### The records
━━━━━━━━

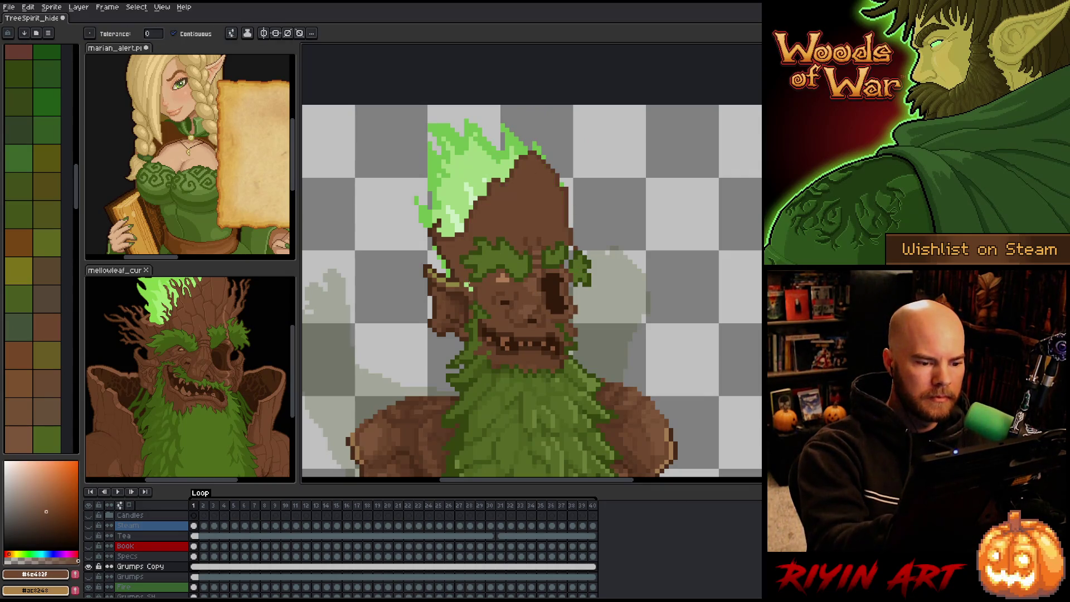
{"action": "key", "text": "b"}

━━━━━━━━

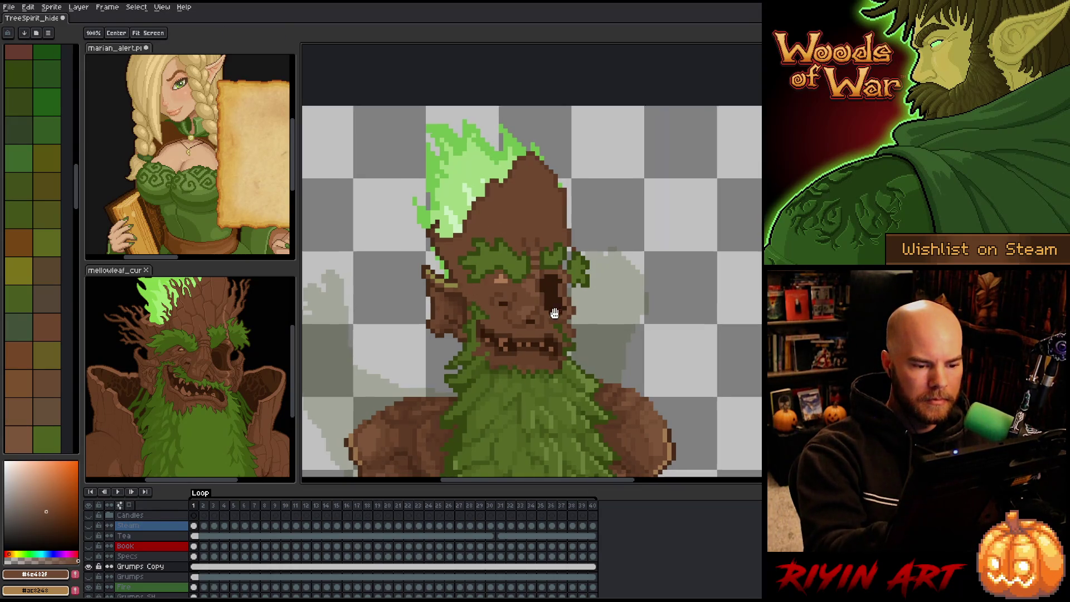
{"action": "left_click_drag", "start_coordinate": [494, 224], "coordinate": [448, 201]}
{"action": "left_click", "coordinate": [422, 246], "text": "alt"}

━━━━━━━━

### What this task involves
Copy each line of the records above that carries the word "text".

### Answer space
{"action": "key", "text": "b"}
{"action": "left_click", "coordinate": [422, 246], "text": "alt"}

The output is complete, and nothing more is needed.